* [BACAAN UNTUK DITELAAH]

Bahkan Mahfud menyebut Lukas memiliki manajer khusus untuk pencucian uang.
"Ada kasus dana operasional pimpinan, pengelolaan PON (pekan olahraga nasional), manajer pencucian uang yang dimiliki Lukas," ujar Mahfud.
"BPK (Badan Pemeriksa Keuangan) selama ini tidak berhasil melakukan pemeriksaan (terhadap laporan Keuangan Papua) karena tidak bisa diperiksa. Sehingga lebih banyak disclaimer. Maka bukti hukum mencari jalannya sendiri," ujarnya.
Penjelasan Kuasa Hukum Lukas Enembe
Tim kuasa hukum Gubernur Papua Lukas Enembe menilai, penetapan tersangka oleh Komisi Pemberantasan Korupsi (KPK) terhadap kliennya merupakan bentuk kriminalisasi.

* [INFORMASI YANG DIBERIKAN]

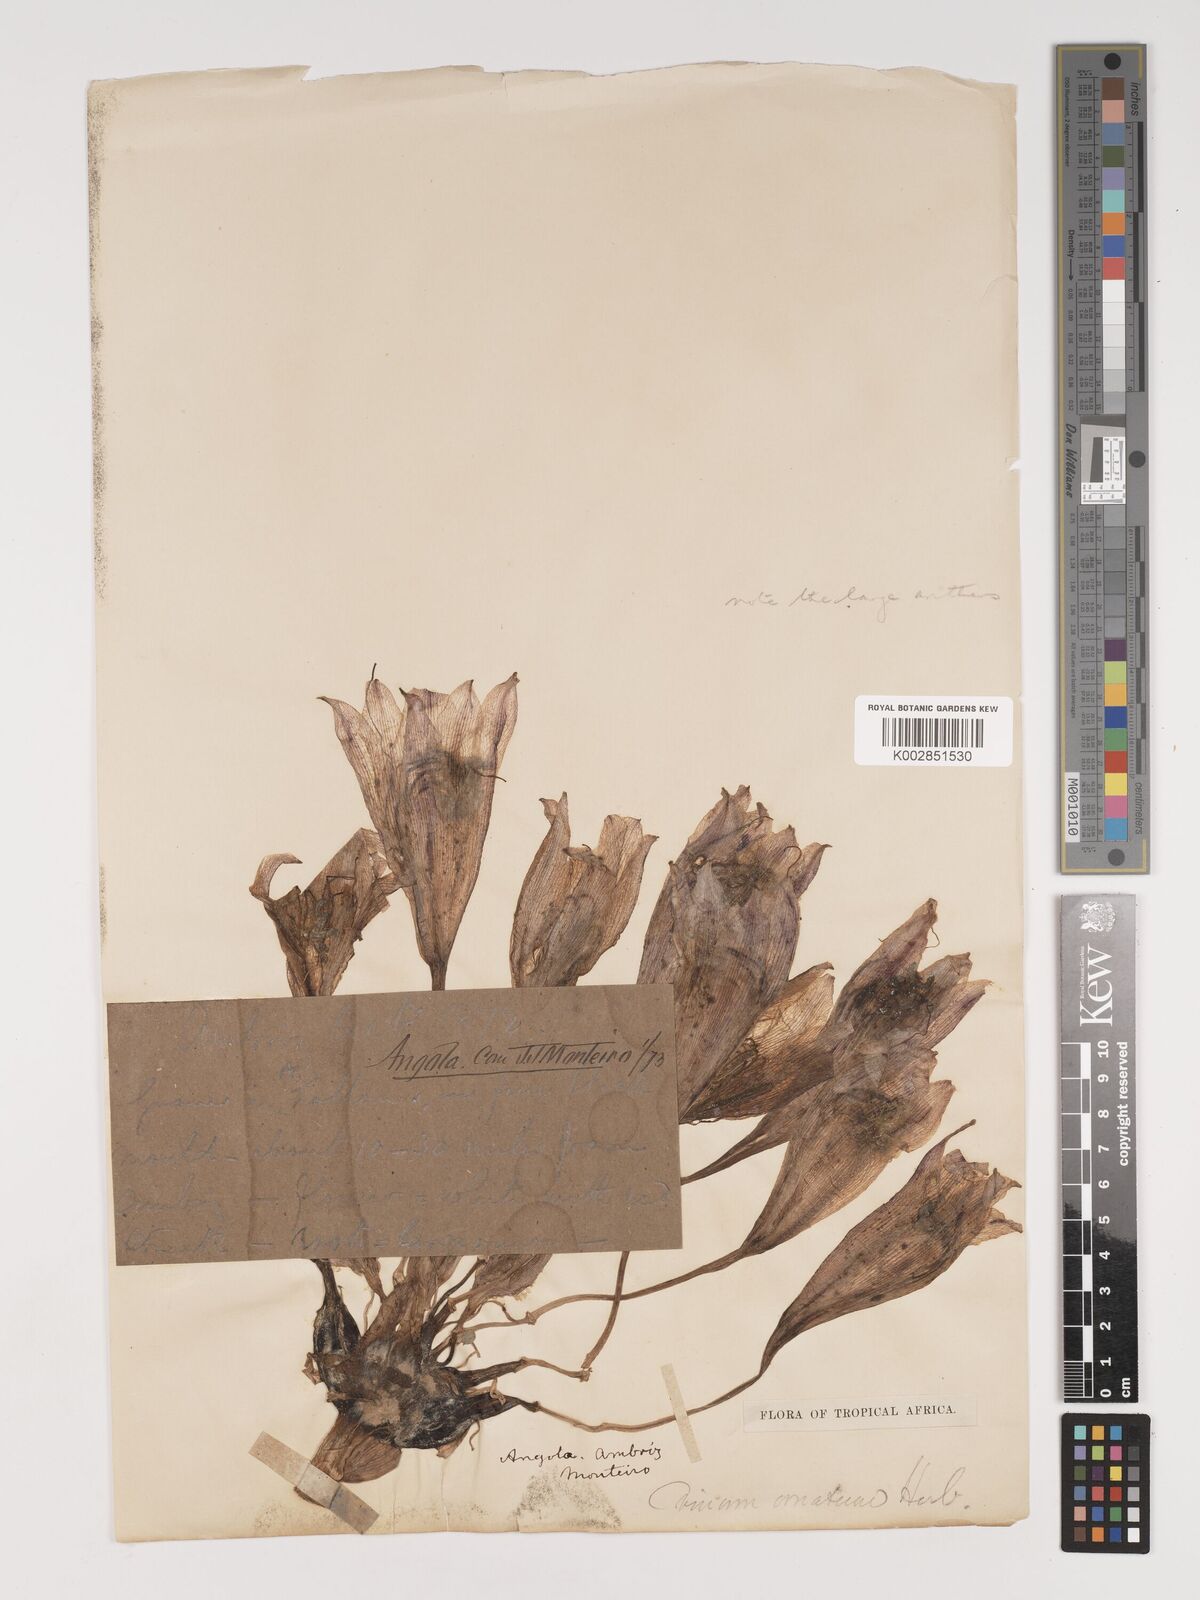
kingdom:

* [PERMINTAAN TUGAS 1] Menurut bacaan tentang Lukas Enembe, bagaimana tim kuasa hukumnya menilai penetapan tersangka oleh KPK terhadap klien mereka?
* [PERMINTAAN TUGAS 2] Lanjutkan bacaan tentang Lukas Enembe setelah kalimat terakhirnya.
Data di atas merupakan bahan tersendiri yang terpisah dari bacaan.

* [JAWABAN TERTULIS 1] Mereka menilainya sebagai bentuk kriminalisasi.

* [JAWABAN TERTULIS 2]
Anggota tim kuasa hukum Lukas, Roy Rening menyebut, penetapan tersangka terhadap kliennya tersebut prematur. Sebab, Lukas tidak pernah dipanggil untuk dimintai klarifikasi.
“Penetapan tersangka prematur,” kata Roy dalam keterangan resminya, Senin (19/9/2022) dikutip dari Kompas.com.
Roy mengungkapkan, KPK mulanya menyelidiki dugaan tindak pidana korupsi di Pemerintah Provinsi Papua masa jabatan tahun 2013-2018 dan 2018-2023 terkait dugaan pelanggaran Pasal 2 dan Pasal 3 Undang-undang Tindak Pidana Korupsi (UU TPK).
Hal ini sebagaimana tertuang dalam Surat Perintah Penyelidikan Nomor: Sprint.Lidik-79/Lid.01.00/01/07/2022 tertanggal 27 Juli 2022.
Adapun Pasal 2 dan Pasal 3 UU TPK terkait dugaan penyalahgunaan wewenang dan kerugian negara.
“Ternyata KPK sepertinya mengalami kesulitan untuk membuktikan bahwa adanya unsur kerugian negara,” tutur Roy.
Menurut Roy, selama delapan tahun masa jabatan Lukas, Pemerintah provinsi Papua mendapatkan status Wajar Tanpa Pengecualian (WTP) dari Badan Pemeriksa Keuangan (BPK).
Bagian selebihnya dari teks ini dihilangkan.